While the above description of the invention applies to software source code, the invention can be used to provide the same filtering functionality to problems detected in artifacts other than source code. One example of such an example is to filter results of a text analysis tool (such as a spelling checker) running on a textual document such as documentation of software source code.
Overall, the present invention can be realized in hardware or a combination of hardware and software. The processing system according to one example can be realized in a centralized fashion in one computer system, or in a distributed fashion where different elements are spread across several interconnected computer systems and image acquisition sub-systems. Any kind of computer system—or other apparatus adapted for carrying out the methods described herein—is suited. A typical combination of hardware and software is a general-purpose computer system with a computer program that, when loaded and executed, controls the computer system such that it carries out the methods described herein.

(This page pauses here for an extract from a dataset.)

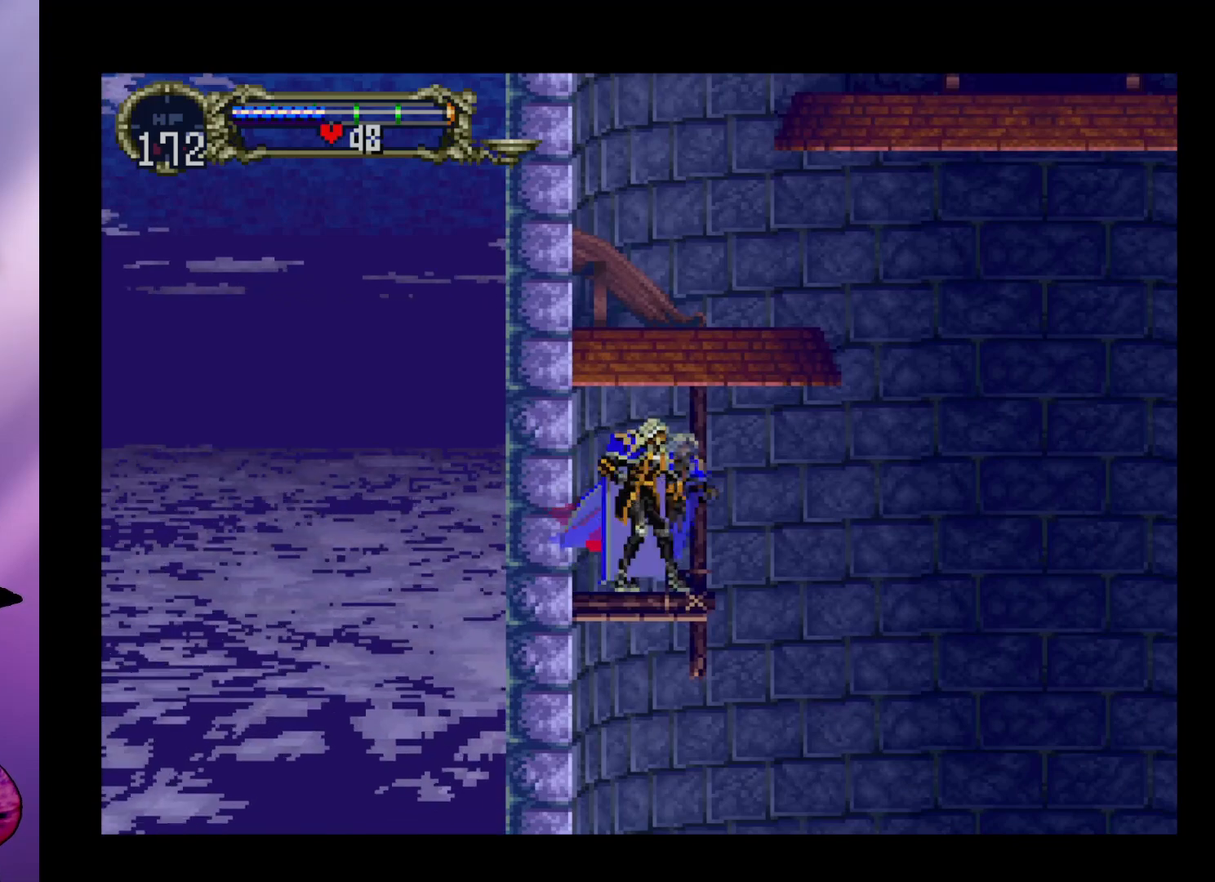
{"buttons": [], "left_stick": "center", "events": [[100, "X", "down"], [200, "left_stick", "center"], [233, "X", "up"], [300, "X", "down"], [400, "X", "up"]]}
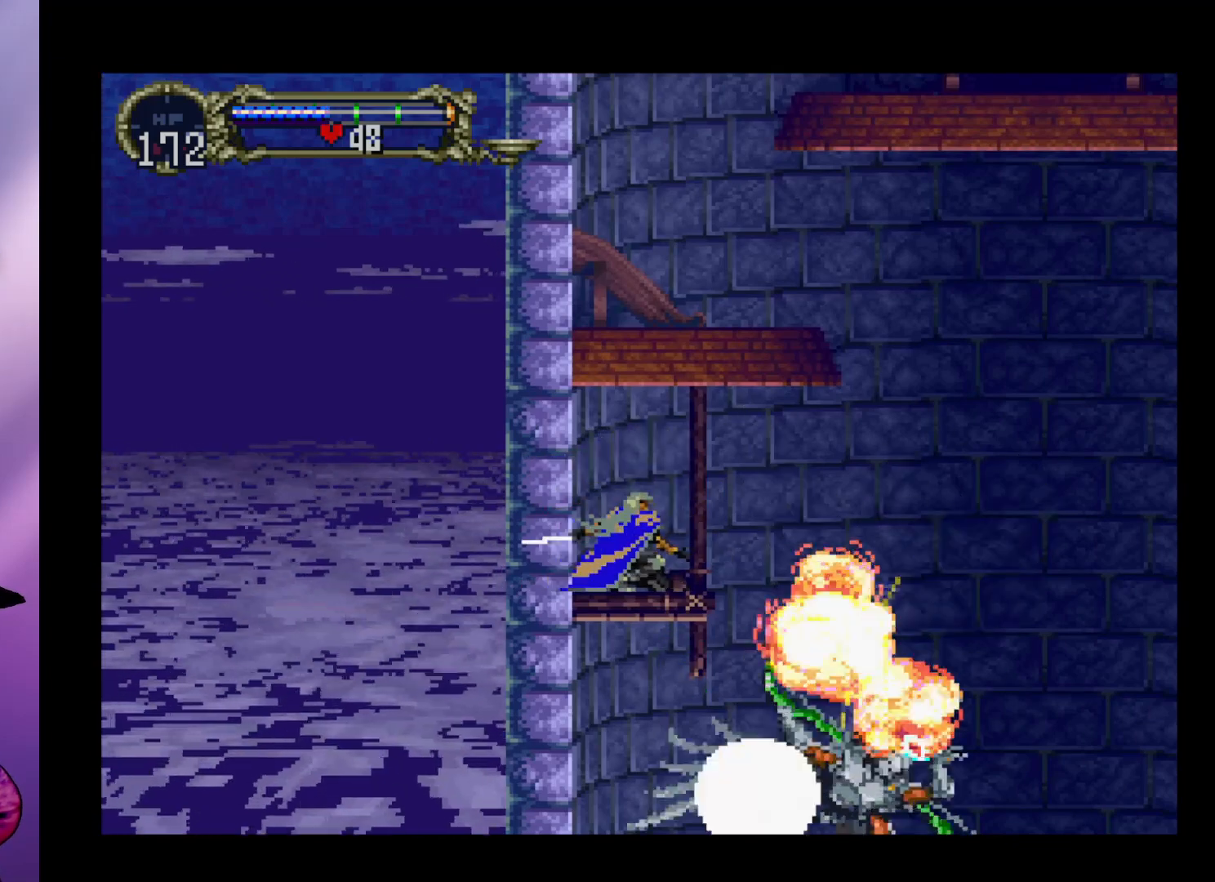
{"buttons": ["A"], "left_stick": "right", "events": [[333, "left_stick", "right"], [500, "A", "down"]]}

In one example, the present invention can also be embedded in a computer program product, which comprises all the features enabling the implementation of the methods described herein, and which—when loaded in a computer system—is able to carry out these methods. Computer program means or computer programs in the present context mean any expression, in any language, code or notation, of a set of instructions intended to cause a system having an information processing capability to perform a particular function either directly or after either or both of the following a) conversion to another language, code or, notation; and b) reproduction in a different material form.
Computer system (800) also optionally includes a communications interface 824. Communications interface (824) allows software and data to be transferred between computer system (800) and external devices. Examples of communications interface (824) include a modem, a network interface (such as an Ethernet card), a communications port, a PCMCIA slot and card, etc. Software and data transferred via communications interface (824) are in the form of signals which may be, for example, electronic, electromagnetic, optical, or other signals capable of being received by communications interface (824). These signals are provided to communications interface (824) via a communications path (i.e., channel) (826). This channel (826) carries signals and is implemented using wire or cable, fiber optics, a phone line, a cellular phone link, an RF link, and/or other communications channels.
Although specific embodiments of the invention have been disclosed, those having ordinary skill in the art will understand that changes can be made to the specific embodiments without departing from the spirit and scope of the invention. The scope of the invention is not to be restricted, therefore, to the specific embodiments. Furthermore, it is intended that the appended claims cover any and all such applications, modifications, and embodiments within the scope of the present invention.